Study material:
○ ○ ○
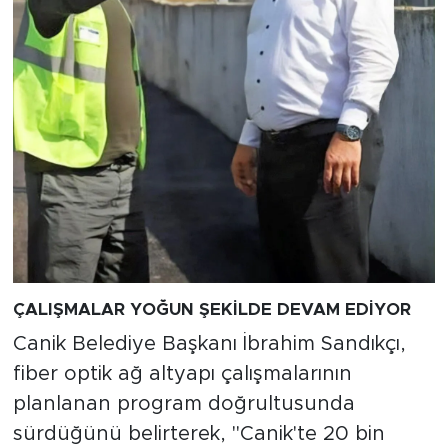
ÇALIŞMALAR YOĞUN ŞEKİLDE DEVAM EDİYOR
Canik Belediye Başkanı İbrahim Sandıkçı,
fiber optik ağ altyapı çalışmalarının
planlanan program doğrultusunda
sürdüğünü belirterek, "Canik'te 20 bin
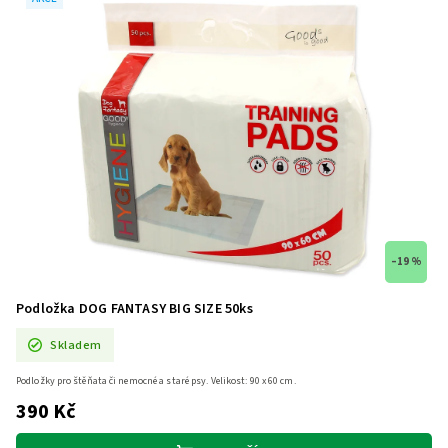
–19 %
Podložka DOG FANTASY BIG SIZE 50ks
Skladem
Podložky pro štěňata či nemocné a staré psy. Velikost: 90 x 60 cm.
390 Kč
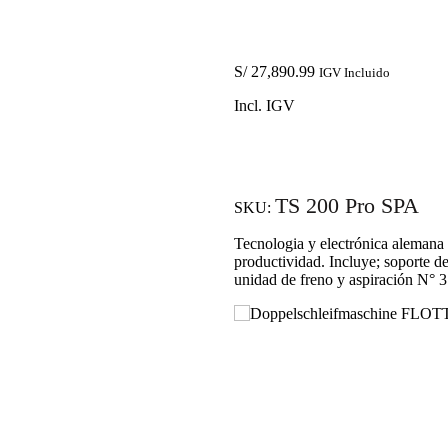
S/
27,890.99
IGV Incluido
Incl. IGV
TS 200 Pro SPA
SKU:
Tecnologia y electrónica alemana p
productividad. Incluye;
soporte d
unidad de freno y aspiración N° 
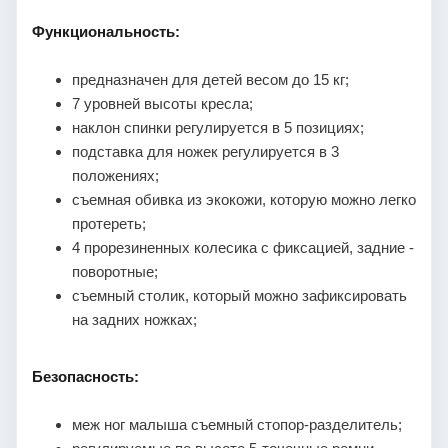
Функциональность:
предназначен для детей весом до 15 кг;
7 уровней высоты кресла;
наклон спинки регулируется в 5 позициях;
подставка для ножек регулируется в 3
положениях;
съемная обивка из экокожи, которую можно легко
протереть;
4 прорезиненных колесика с фиксацией, задние -
поворотные;
съемный столик, который можно зафиксировать
на задних ножках;
Безопасность:
меж ног малыша съемный стопор-разделитель;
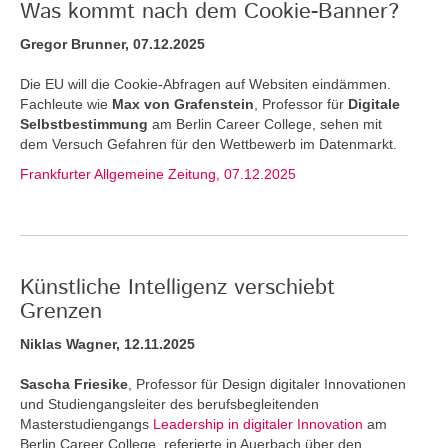
Was kommt nach dem Cookie-Banner?
Gregor Brunner, 07.12.2025
Die EU will die Cookie-Abfragen auf Websiten eindämmen.
Fachleute wie
Max von Grafenstein
, Professor für
Digitale
Selbstbestimmung
am Berlin Career College, sehen mit
dem Versuch Gefahren für den Wettbewerb im Datenmarkt.
Frankfurter Allgemeine Zeitung, 07.12.2025
Künstliche Intelligenz verschiebt
Grenzen
Niklas Wagner, 12.11.2025
Sascha Friesike
, Professor für Design digitaler Innovationen
und Studiengangsleiter des berufsbegleitenden
Masterstudiengangs
Leadership in digitaler Innovation
am
Berlin Career College, referierte in Auerbach über den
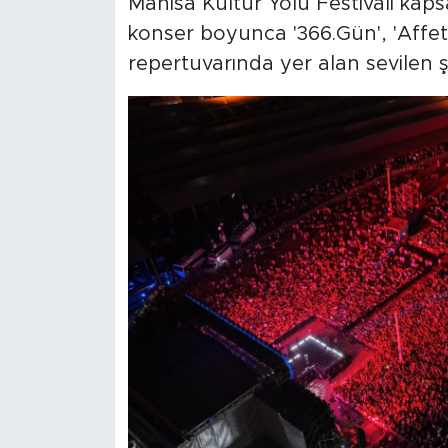
Manisa Kültür Yolu Festivali ka
konser boyunca '366.Gün', 'Affet
repertuvarında yer alan sevilen şa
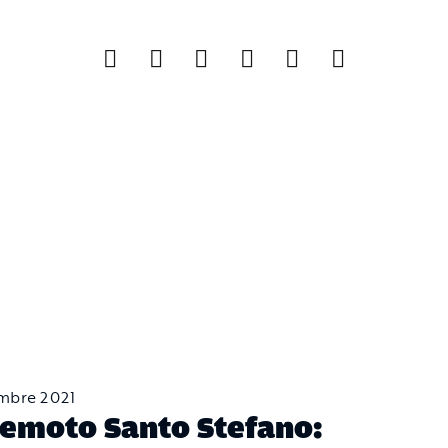
embre 2021
emoto Santo Stefano:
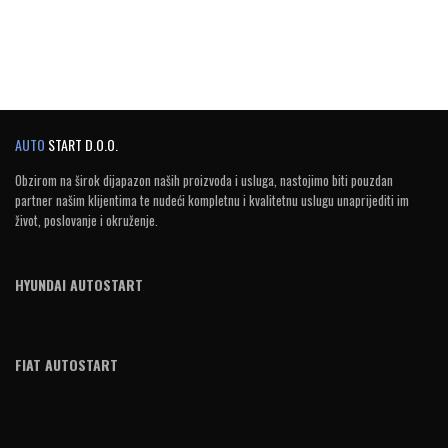
AUTO
START D.O.O.
Obzirom na širok dijapazon naših proizvoda i usluga, nastojimo biti pouzdan
partner našim klijentima te nudeći kompletnu i kvalitetnu uslugu unaprijediti im
život, poslovanje i okruženje.
HYUNDAI AUTOSTART
FIAT AUTOSTART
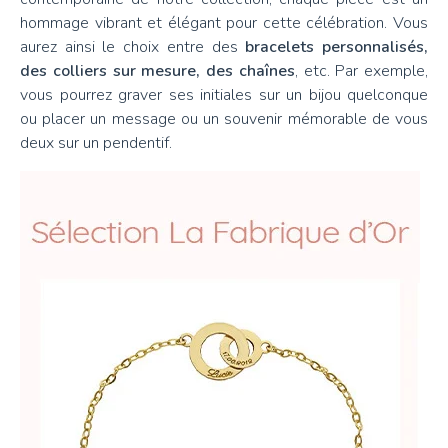
hommage vibrant et élégant pour cette célébration. Vous
aurez ainsi le choix entre des
bracelets personnalisés,
des colliers sur mesure, des chaînes
, etc. Par exemple,
vous pourrez graver ses initiales sur un bijou quelconque
ou placer un message ou un souvenir mémorable de vous
deux sur un pendentif.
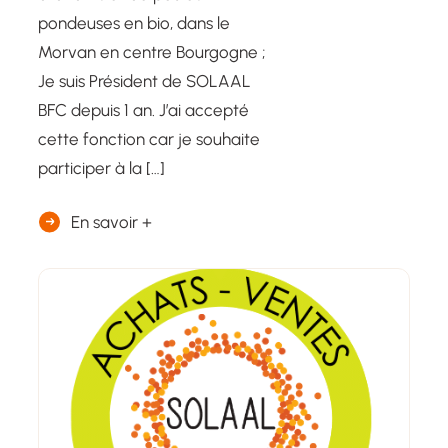
pondeuses en bio, dans le
Morvan en centre Bourgogne ;
Je suis Président de SOLAAL
BFC depuis 1 an. J’ai accepté
cette fonction car je souhaite
participer à la […]
En savoir +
○ ○ ○
What you are asked to do:
Retype, exactly as written, each line from the one containing "cette fonction car je souhaite" through the last line of the listing above, and leave out all other lines.

Task output:
cette fonction car je souhaite
participer à la […]
En savoir +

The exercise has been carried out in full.